Learning from Streaming Video Data

Speaker: Sudeep Sarkar, Distinguished University Professor and Launch Dean, Bellini College of AI, Cybersecurity, and Computing, University of South Florida, Tampa

Date: 25 February 2026

YouTube link: https://youtu.be/0u4PYXsAud4

The talk on ‘Learning from Streaming Video Data’ by Sudeep Sarkar was organised jointly with the Department of Electrical Engineering (EE) at IISc. The attendees were from different departments in IISc, including retired faculty. A summary of the talk is provided below.

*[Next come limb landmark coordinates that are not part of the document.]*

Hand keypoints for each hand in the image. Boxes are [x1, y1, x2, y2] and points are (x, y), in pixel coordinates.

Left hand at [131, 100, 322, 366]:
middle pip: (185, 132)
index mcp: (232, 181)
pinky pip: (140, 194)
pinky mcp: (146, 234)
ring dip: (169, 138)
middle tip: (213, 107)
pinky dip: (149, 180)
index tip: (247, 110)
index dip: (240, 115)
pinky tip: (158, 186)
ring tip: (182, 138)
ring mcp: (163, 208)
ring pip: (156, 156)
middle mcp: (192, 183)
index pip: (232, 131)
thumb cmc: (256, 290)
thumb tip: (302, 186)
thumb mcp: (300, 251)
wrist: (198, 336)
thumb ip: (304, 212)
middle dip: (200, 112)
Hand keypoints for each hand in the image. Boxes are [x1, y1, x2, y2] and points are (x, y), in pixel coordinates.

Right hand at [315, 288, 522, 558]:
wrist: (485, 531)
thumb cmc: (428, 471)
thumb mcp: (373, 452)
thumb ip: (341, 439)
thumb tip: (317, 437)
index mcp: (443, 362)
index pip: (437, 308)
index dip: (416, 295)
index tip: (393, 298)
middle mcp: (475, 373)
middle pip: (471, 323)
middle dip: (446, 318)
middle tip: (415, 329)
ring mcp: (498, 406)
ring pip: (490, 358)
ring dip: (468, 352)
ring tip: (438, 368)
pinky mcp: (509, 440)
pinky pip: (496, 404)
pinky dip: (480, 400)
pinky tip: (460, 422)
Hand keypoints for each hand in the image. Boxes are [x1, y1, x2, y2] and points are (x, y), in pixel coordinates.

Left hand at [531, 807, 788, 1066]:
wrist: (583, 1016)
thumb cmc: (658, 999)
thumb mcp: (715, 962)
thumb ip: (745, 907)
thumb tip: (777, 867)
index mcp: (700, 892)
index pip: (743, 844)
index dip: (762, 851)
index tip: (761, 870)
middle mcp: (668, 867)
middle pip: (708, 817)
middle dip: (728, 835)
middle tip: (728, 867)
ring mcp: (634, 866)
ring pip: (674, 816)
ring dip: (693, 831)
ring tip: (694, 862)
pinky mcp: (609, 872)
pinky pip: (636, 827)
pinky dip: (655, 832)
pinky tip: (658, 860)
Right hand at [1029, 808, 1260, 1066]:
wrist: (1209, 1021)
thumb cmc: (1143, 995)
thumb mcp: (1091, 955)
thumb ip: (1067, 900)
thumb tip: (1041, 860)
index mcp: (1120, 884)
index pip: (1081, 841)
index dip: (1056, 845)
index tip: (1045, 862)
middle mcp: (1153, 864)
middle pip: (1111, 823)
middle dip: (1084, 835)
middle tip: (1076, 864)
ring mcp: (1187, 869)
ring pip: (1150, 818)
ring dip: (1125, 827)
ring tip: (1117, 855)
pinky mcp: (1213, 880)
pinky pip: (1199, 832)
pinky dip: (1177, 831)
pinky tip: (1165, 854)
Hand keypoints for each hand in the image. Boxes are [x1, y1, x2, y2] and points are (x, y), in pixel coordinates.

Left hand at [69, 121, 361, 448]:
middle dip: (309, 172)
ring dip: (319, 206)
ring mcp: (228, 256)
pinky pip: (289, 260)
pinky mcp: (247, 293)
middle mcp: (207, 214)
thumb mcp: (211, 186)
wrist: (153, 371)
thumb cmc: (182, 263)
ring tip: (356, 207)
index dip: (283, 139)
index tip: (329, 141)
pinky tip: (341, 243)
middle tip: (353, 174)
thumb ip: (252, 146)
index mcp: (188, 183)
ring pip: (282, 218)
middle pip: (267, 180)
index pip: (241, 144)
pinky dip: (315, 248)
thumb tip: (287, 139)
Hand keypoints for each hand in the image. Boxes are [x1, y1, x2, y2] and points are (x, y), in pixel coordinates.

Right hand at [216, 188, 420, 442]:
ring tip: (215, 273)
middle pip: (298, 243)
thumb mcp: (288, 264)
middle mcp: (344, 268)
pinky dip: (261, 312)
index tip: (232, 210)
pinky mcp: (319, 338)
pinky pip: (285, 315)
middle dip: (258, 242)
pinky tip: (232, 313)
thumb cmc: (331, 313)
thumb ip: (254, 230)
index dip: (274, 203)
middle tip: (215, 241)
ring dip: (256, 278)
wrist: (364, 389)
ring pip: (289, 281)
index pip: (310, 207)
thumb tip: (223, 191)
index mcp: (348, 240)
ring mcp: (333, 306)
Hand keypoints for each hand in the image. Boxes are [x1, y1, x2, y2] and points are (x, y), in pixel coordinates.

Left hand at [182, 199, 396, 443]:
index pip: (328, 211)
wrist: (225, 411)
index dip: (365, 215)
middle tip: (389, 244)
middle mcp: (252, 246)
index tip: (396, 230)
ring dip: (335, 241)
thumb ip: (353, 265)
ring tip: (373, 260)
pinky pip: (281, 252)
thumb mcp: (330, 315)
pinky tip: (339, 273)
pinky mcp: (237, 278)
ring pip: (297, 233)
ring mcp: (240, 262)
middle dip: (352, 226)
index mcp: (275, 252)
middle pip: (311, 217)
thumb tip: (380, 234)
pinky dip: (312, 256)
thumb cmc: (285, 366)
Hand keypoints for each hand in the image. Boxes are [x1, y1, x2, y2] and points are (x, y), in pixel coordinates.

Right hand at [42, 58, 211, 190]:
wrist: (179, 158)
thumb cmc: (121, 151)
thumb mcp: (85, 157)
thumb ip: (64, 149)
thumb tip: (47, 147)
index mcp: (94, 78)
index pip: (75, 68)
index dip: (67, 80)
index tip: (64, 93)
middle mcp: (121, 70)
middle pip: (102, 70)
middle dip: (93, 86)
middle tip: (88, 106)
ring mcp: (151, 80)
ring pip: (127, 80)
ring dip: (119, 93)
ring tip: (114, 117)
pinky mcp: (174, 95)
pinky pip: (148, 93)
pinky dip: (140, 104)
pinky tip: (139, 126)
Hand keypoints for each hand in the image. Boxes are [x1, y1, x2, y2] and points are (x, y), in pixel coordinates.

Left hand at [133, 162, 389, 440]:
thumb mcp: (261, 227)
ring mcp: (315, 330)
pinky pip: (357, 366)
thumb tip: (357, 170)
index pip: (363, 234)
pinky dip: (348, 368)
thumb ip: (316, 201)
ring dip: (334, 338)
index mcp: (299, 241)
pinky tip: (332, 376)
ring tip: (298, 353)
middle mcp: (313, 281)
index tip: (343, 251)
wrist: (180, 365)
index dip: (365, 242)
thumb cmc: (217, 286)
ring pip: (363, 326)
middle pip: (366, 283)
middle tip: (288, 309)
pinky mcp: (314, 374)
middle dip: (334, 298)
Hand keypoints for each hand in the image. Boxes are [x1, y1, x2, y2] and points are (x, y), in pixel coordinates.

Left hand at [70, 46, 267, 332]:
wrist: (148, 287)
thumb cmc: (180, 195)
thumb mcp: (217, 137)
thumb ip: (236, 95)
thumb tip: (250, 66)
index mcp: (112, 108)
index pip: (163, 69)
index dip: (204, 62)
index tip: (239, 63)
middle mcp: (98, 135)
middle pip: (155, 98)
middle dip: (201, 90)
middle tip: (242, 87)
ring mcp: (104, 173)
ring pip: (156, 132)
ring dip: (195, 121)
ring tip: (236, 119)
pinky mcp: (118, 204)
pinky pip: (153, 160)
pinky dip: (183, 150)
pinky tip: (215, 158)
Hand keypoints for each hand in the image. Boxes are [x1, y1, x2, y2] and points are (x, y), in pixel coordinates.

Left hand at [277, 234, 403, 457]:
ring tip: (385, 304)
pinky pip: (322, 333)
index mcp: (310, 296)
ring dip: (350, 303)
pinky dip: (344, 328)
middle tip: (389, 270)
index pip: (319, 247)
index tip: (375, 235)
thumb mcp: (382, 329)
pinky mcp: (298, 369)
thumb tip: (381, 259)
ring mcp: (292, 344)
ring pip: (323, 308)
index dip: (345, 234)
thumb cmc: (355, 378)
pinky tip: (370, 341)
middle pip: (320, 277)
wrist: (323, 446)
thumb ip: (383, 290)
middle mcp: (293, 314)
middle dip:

Today’s dominant AI paradigm, massively supervised deep learning, treats perception as an offline classification problem trained on static, exhaustively larger and larger datasets. In contrast, the human visual system learns online, parsing a never-ending sensory stream into meaningful events, storing only what matters, and continually refining its internal model of the world. This lecture presented an alternate framework for AI that embraces these principles: self-supervised predictive learning on streaming video. Drawing on Event Segmentation Theory, cortical models of sequence memory, and their systems, STREAMER for hierarchical prediction and Predictive Attractor Models for future-state generation, Sudeep Sarkar showed how a minimalist ‘predict-then-surprise’ mechanism can (i) slice long, untrimmed videos into temporally coherent sub-events and (ii) spatially localise the actors driving those events, without a single manual label. Across canonical benchmarks (Breakfast Actions, 50 Salads, INRIA Instructional Videos) and a ten-day, 23-million-frame wildlife dataset, these models outperform prior unsupervised and weakly supervised methods by up to 24% and approach fully supervised accuracy, while learning in a single pass and storing no frames. By reframing perception as continuous prediction and rapid adaptation, we edge closer to the brain’s remarkable efficiency and open a path toward truly lifelong, label-free video understanding.